Tribunal judiciaire de Saint-Denis de La Réunion, le 24 septembre 2025, n°23/00384

Le tribunal judiciaire de Saint-Denis de La Réunion, le 24 septembre 2025, valide une contrainte émise par un organisme de recouvrement. Un travailleur indépendant avait formé opposition en soulevant plusieurs exceptions de nullité et moyens au fond. La juridiction rejette l’ensemble des arguments de l’opposant et valide la créance sociale réclamée. Elle précise les conditions de régularité des actes de recouvrement et les règles applicables en matière de prescription.

La régularité formelle des actes de procédure

L’exigence d’un grief pour nullité de l’acte de signification. Le tribunal écarte la nullité de l’acte de signification malgré une référence incomplète. Il rappelle que la nullité suppose la preuve d’un grief selon l’article 114 du code de procédure civile. L’acte permettait l’identification certaine de la contrainte et des périodes concernées. La jurisprudence admet qu’une erreur matérielle sur la référence n’est pas invalidante. « Peu importe que le numéro de référence de la contrainte soit erroné alors que la date de celle-ci est exacte » (Tribunal judiciaire de Pontoise, le 8 septembre 2025, n°24/03743). La solution consacre une application pragmatique du formalisme. Elle privilégie la sécurité juridique et l’absence de préjudice réel.

La justification du pouvoir en procédure orale. L’exception tirée de l’absence de pouvoir du signataire des conclusions est rejetée. Le tribunal constate que le pouvoir a été produit ultérieurement aux débats. Il note que la procédure étant orale, l’argument s’analyse plutôt en une fin de non-recevoir. Cette approche témoigne d’une certaine souplesse procédurale en matière sociale. Elle évite une annulation purement formelle sans incidence sur les droits de la défense. La régularisation en cours d’instance est ainsi admise pour préserver le débat au fond.

Le contrôle substantiel de la contrainte et de la prescription

Les conditions de motivation suffisante de la contrainte. Le tribunal rappelle les exigences issues des articles L. 244-2 et L. 244-9 du code de la sécurité sociale. La contrainte doit permettre de connaître la nature, la cause et l’étendue de l’obligation. Une référence à une mise en demeure détaillée et motivée peut suffire à cette fin. « Il est de jurisprudence constante que la contrainte qui fait référence à une mise en demeure détaillée et motivée suffit » (Cour d’appel de Montpellier, le 20 mars 2025, n°20/04113). En l’espèce, la contrainte se référait expressément à des mises en demeure détaillant les régimes. La solution confirme que la motivation peut être externe à l’acte lui-même. Elle assure un équilibre entre l’information du débiteur et l’efficacité du recouvrement.
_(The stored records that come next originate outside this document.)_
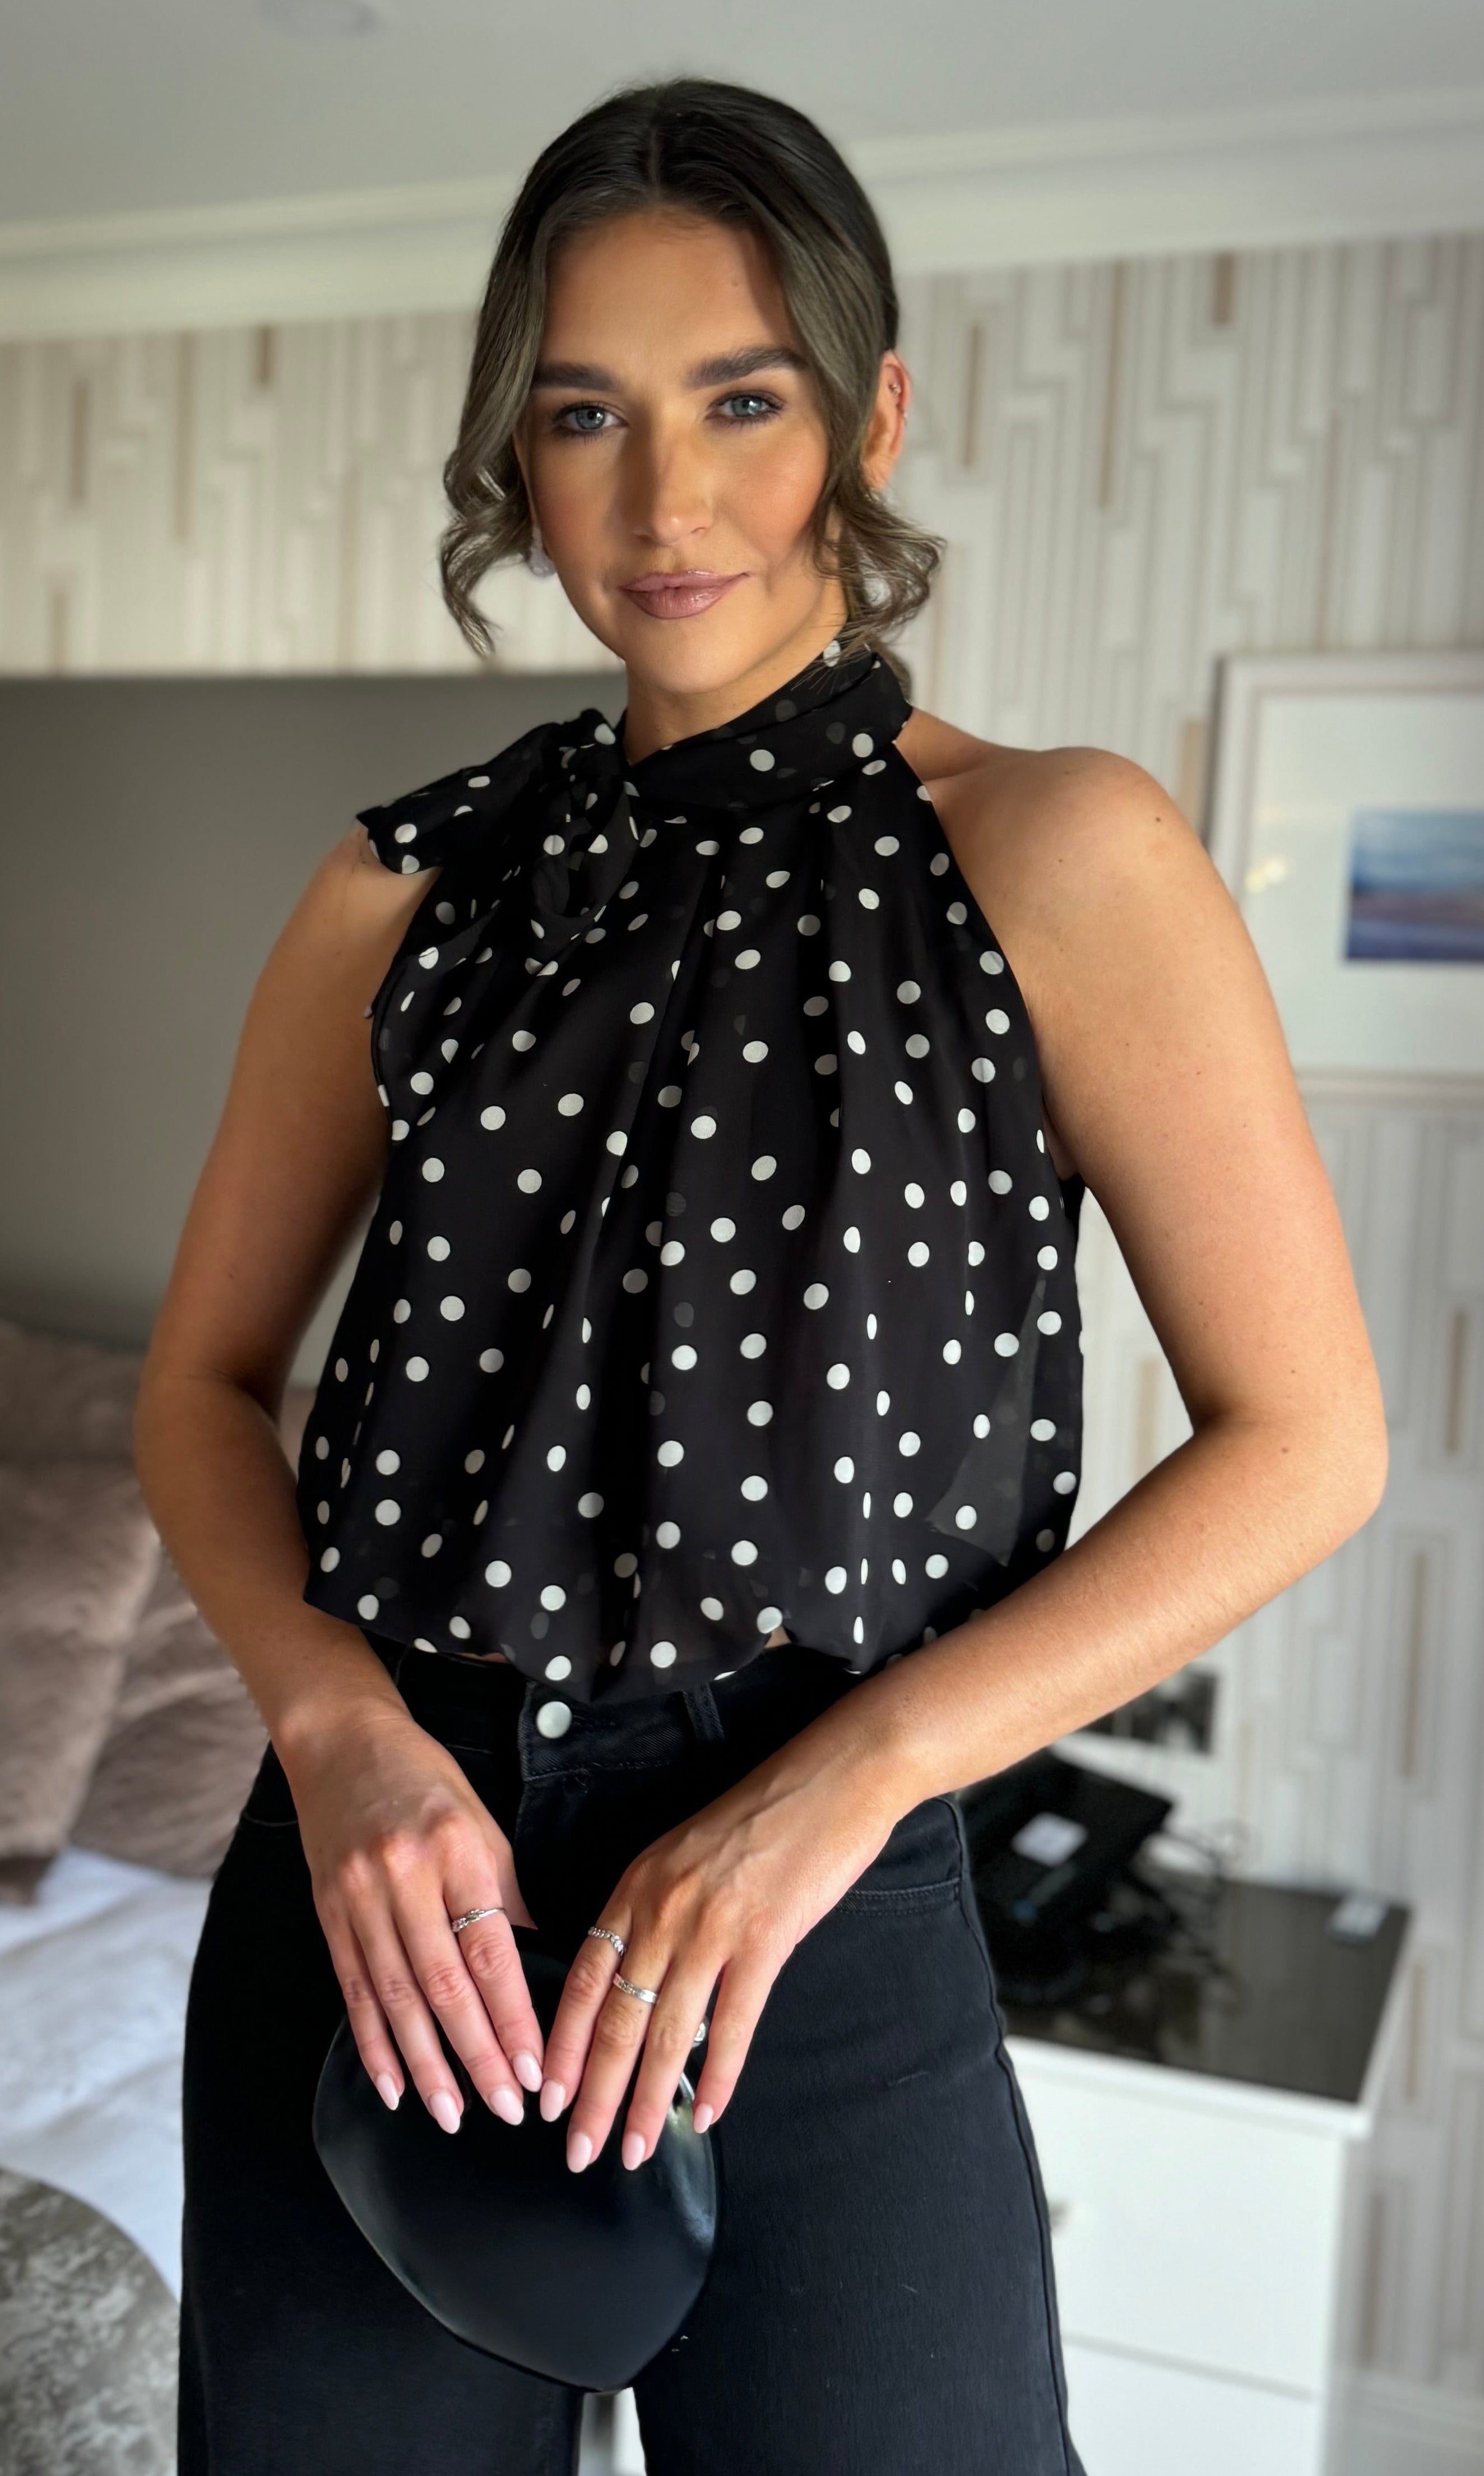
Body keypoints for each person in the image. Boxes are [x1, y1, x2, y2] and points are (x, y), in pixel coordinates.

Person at [133, 75, 1388, 2476]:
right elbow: (198, 1381)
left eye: (741, 399)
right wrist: (334, 1732)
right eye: (582, 414)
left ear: (871, 414)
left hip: (814, 1890)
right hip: (384, 1895)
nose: (660, 502)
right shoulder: (398, 891)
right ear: (515, 452)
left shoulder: (1056, 853)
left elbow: (1308, 1440)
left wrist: (857, 1777)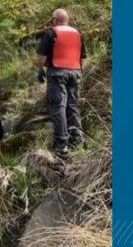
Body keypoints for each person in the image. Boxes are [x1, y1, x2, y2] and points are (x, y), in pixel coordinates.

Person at [36, 8, 87, 156]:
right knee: (73, 106)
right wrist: (79, 71)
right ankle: (77, 141)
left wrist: (40, 70)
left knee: (58, 106)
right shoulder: (77, 34)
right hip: (75, 72)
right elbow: (83, 57)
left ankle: (61, 144)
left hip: (57, 72)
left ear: (54, 20)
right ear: (67, 19)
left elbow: (42, 56)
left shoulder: (51, 33)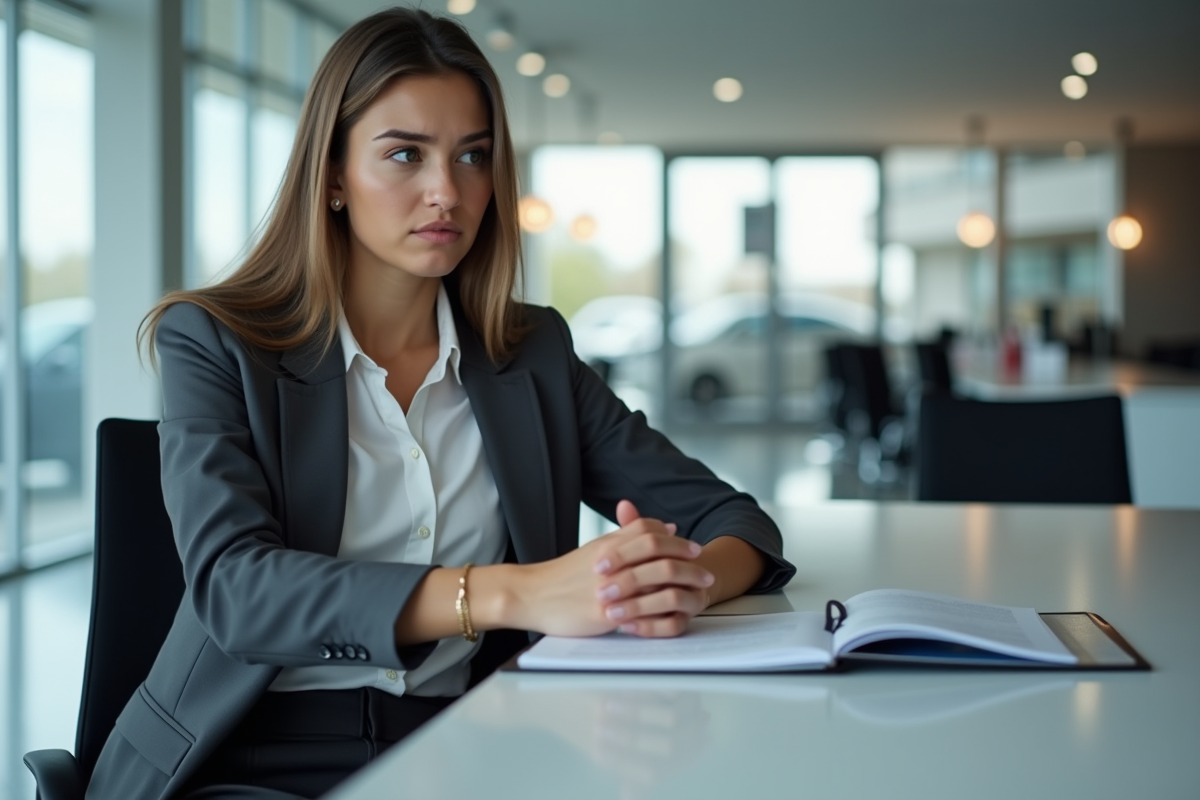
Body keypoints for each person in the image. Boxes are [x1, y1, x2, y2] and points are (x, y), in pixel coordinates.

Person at [88, 8, 793, 800]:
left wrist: (667, 585)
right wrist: (510, 593)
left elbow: (737, 524)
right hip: (243, 756)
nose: (446, 192)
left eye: (472, 156)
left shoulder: (529, 355)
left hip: (464, 743)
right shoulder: (217, 341)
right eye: (404, 155)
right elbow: (237, 592)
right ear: (331, 177)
L’interruption et la suspension du délai de prescription. Le tribunal valide l’interruption de la prescription par une demande d’échéancier. Un message évoquant un étalement de la dette constitue une reconnaissance tacite des droits. Il applique également la suspension légale prévue pendant la crise sanitaire. Le calcul aboutit à un point d’arrivée du délai postérieur à la signification. Cette analyse combine les règles civiles de la prescription et le droit spécial de la sécurité sociale. Elle protège l’action de l’organisme créancier face à des manœuvres dilatoires. La portée est importante pour le recouvrement des créances sociales anciennes.